DOCUMENT SECTION:
━━━━━━━━

We have identified some areas of law that our experience and discussion with stakeholders suggest may require reform. They could be potential projects for the Programme. We would like to hear your views about these, and whether you think they should form part of our work over the next few years.
Are there areas of commercial, residential or agricultural landlord and tenant law which impose unnecessary restrictions, inefficiencies or costs?
The law of leasehold impacts the lives of millions of people, whether they are landlords or tenants of homes, farms or businesses.
We have heard of increasing dissatisfaction with two areas of commercial leasehold law. While technical, we understand that they have very significant financial impacts and have the potential to inhibit the proper functioning of businesses with knock-on consequences for the wider economy.
Criticisms have been made of Part 2 of the Landlord and Tenant Act 1954, which provides security of tenure for business tenants, such as those running shops and garages and office tenants. A review could consider the extent to which such security continues to perform an important function and whether it should continue under the existing model. It could also (or alternatively) consider whether more technical amendments to the Act could make it more straightforward. Problems also arise under the Landlord and Tenant (Covenants) Act 1995 when leases are assigned. Case law has established that standard and commercially important consensual transactions are made difficult or impossible by the 1995 Act, and we have heard of a range of problems giving rise to costs of £100,000s.
There is a raft of legislation governing long and short residential tenancies, which is vital for those with an interest in the millions of such tenancies in England and Wales. In England alone, the most recent statistics show that 8.2 million households are rented privately or socially, and 4.1 million dwellings are held under a long residential tenancy. We are interested to hear whether there are areas where the law is causing practical difficulties for landlords and tenants. For example, the Competition and Markets Authority has recommended a review of the regime governing the recoverability of service charges under long residential leases in respect of major works. We are also aware of uncertainties concerning the ability to challenge leasehold terms – such as ground rents subject to exponential price escalation clauses – as being unfair in consumer protection legislation. Other concerns may be of relevance only to short residential leases.

━━━━━━━━

GIVEN ENTRIES:
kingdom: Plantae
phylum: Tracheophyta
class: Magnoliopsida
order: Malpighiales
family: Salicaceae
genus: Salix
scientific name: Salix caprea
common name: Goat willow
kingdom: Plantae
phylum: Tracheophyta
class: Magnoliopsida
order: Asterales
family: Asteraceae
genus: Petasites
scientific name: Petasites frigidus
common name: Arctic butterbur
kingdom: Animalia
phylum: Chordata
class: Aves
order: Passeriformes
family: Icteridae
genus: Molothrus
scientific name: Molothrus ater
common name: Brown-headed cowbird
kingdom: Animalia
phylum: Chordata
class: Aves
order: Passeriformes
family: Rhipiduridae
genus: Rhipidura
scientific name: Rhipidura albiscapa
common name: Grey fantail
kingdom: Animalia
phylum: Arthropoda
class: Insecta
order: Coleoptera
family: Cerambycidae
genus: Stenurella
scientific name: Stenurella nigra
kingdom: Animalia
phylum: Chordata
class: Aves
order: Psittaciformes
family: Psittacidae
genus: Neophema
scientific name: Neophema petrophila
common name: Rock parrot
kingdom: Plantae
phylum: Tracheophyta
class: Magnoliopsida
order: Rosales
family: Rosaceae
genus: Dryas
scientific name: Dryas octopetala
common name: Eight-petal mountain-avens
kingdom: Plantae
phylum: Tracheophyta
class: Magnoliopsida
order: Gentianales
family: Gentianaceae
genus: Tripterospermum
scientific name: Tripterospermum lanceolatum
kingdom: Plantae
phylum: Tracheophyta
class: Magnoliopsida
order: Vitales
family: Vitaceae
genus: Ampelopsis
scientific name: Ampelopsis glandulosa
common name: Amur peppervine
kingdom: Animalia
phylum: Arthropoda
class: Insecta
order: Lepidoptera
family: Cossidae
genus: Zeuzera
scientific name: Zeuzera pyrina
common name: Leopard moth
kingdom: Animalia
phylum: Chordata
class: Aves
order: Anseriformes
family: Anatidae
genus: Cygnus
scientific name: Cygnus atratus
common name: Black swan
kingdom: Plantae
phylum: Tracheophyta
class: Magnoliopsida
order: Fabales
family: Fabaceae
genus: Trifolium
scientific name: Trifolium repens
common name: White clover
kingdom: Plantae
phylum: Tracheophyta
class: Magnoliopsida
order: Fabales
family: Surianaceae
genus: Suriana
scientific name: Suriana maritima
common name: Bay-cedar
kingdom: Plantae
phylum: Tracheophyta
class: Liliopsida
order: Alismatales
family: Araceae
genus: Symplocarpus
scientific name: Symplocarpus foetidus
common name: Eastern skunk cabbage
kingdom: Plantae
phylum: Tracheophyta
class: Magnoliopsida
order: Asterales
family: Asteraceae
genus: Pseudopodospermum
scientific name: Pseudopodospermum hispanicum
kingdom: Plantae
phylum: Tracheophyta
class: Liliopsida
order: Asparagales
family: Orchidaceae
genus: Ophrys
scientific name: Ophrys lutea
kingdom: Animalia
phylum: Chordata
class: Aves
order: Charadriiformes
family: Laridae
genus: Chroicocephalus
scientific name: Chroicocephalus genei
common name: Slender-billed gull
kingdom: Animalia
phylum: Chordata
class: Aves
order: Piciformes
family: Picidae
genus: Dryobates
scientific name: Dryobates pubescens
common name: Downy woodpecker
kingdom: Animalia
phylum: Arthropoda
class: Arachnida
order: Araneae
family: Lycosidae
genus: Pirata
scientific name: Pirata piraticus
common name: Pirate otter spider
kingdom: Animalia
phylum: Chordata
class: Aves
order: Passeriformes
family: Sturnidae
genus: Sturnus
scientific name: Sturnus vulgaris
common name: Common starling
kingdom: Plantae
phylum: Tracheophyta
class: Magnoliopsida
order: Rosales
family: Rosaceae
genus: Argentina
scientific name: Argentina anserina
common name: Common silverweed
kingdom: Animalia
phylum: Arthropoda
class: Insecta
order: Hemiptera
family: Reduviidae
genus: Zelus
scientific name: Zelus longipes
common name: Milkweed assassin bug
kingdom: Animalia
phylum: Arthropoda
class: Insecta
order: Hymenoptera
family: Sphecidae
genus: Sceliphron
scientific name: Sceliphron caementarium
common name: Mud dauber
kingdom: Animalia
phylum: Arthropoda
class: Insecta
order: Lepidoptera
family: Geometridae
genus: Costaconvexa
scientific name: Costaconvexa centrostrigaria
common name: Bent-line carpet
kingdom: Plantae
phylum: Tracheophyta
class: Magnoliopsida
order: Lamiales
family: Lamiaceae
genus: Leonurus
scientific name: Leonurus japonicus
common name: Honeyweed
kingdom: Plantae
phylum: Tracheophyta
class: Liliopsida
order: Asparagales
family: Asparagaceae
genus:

━━━━━━━━

GOAL:
Extend the passage above on landlord and tenant law reform, beginning right after its final sentence.

ANSWER FOR THIS EXERCISE:
We are aware of criticisms of the regime governing agricultural tenancies under the Agricultural Holdings Act 1986. The Act permits succession to agricultural tenancies, but there is dissatisfaction amongst some stakeholders with the conditions that must be fulfilled in order to make a successful succession application. There may also be some technical difficulties with the practical operation of the Act.
A project could include one or more of these issues, or other areas of leasehold law. We want to hear about problems in any area of leasehold law and in particular: how common those problems are; the extent to which they have a significant practical and economic impact and whether such impact has become more significant in recent years; and why they should be considered a law reform priority.
What do you think?
Are there any areas of leasehold law which we should (or should not) be considering for inclusion in our 13th Programme of law reform? Please use this form to send us your comments on this potential project, and email it to firstname.lastname@example.org.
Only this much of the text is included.